[What you need to do]:
1. Please sum up the Chicago house passage in two sentences.
2. Carry on the Chicago house passage from its last sentence.

JERROME DERRADJI PRESENTS: KILL YOURSELF DANCING-THE STORY OF SUNSET RECORDS INC.1985-1988.
Jerome Derradji Presents: Kill Yourself Dancing – The Story Of Sunset Records Inc. Chicago 1985-89.
Lately, there’s been a renaissance in compilations of early Chicago house music. That’s no surprise. After all, house music is nearly thirty years old. While not quite heading into its middle age, many people who were around at the birth of Chicago house are. These heady, hedonistic days are but a hazy memory. Long gone are nights of dancing till dawn in clubs and warehouses. That was another country. One maybe best hidden from children and grandchildren. It wouldn’t do for dad or mum’s wild days to be brought out in the open. Awkward questions might be asked. So we keep quiet about our eighties heydays. Sadly, all we’ve got are our memories.

[Recorded information]:
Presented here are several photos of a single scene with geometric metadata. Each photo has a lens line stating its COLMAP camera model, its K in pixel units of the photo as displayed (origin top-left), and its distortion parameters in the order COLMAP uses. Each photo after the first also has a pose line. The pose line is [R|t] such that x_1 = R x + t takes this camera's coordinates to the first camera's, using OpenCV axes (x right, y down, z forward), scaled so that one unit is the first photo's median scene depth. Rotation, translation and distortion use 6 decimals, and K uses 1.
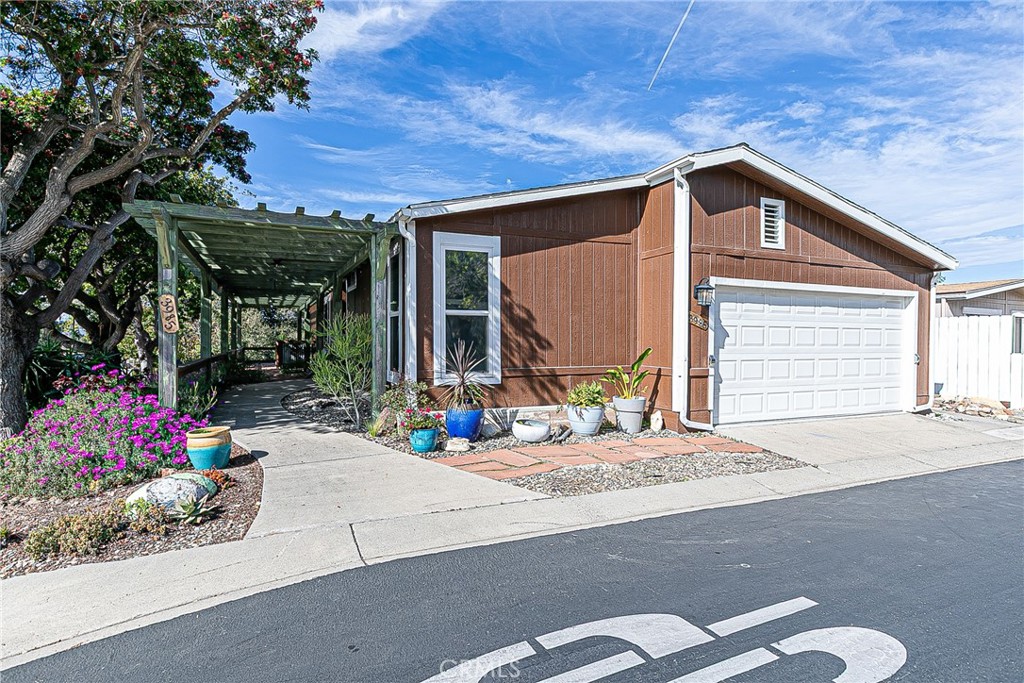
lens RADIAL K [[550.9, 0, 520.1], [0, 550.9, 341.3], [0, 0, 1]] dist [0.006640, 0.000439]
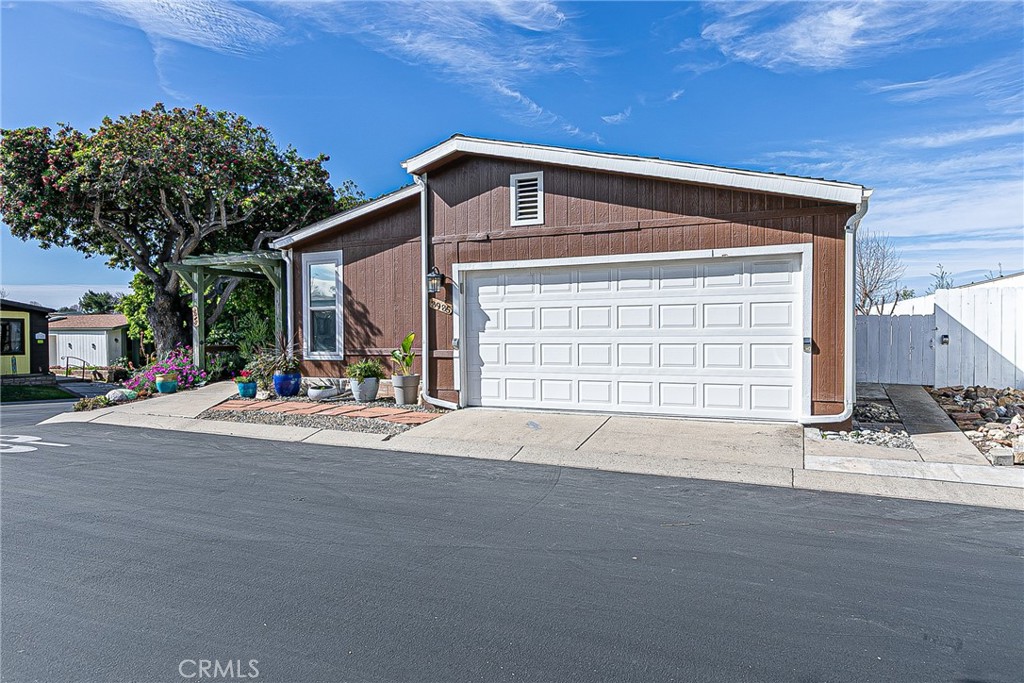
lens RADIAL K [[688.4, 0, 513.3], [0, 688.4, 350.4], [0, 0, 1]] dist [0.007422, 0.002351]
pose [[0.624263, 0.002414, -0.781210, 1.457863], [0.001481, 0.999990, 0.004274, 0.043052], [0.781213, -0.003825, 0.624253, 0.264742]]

[Solved problems]:
1. Compilations of early Chicago house music are enjoying a renaissance, which is no surprise since house music is nearly thirty years old and many who were there at its birth are heading into middle age. Those nights of dancing till dawn in clubs and warehouses are now a hazy memory, kept quiet from children and grandchildren, and all that remains are memories.

2.
Records bought back then, have long been forgotten and in some cases lost. Numerous house moves, marital breakups and late-night parties have seen to that. Then all of sudden, something triggers a memory of song. You’re back in the eighties, dancing in a club. House music being pumped out the speakers, the bass bins’ tolerance being tested. Sadly, you’ve no music from those days, no music to fuel your distant memories. Out of touch with music, you head into town, in search of a compilation to fuel your memories of dancing until dawn to Chicago house.
If you’re lucky enough, the town or city you live in, might still have an independent record shop. You head in, looking for a compilation of Chicago house. Realizing there’s a decent selection on offer, you wonder which one to choose? Like someone long out of the dating scene, you’re awkward and uneasy. You’re tempted to just quietly leave. No, you’ve come this far. Looking through the shelves there’s plenty choice. Not knowing labels, you’ve no idea if a compilation is good, bad or downright ugly. Some are held in cheap, gaudy boxes. Hardly aesthetically pleasing. Confused, you wish you’d had a look at the various magazines or checked out websites online. Then you might have a clue. Eventually, you just want out the shop. Literally choosing at random, you pay your money and leave the shop. What could’ve and should’ve been a simple choice was a traumatic experience. It shouldn’t have been. Don’t let that be you. No. Best to head out and buy Jerome Derradji Presents: Kill Yourself Dancing-The Story Of Sunset Records Inc. Chicago 1985-89, which will be released on Still Music on 19th August 2013. Why? That’s what I’ll tell you.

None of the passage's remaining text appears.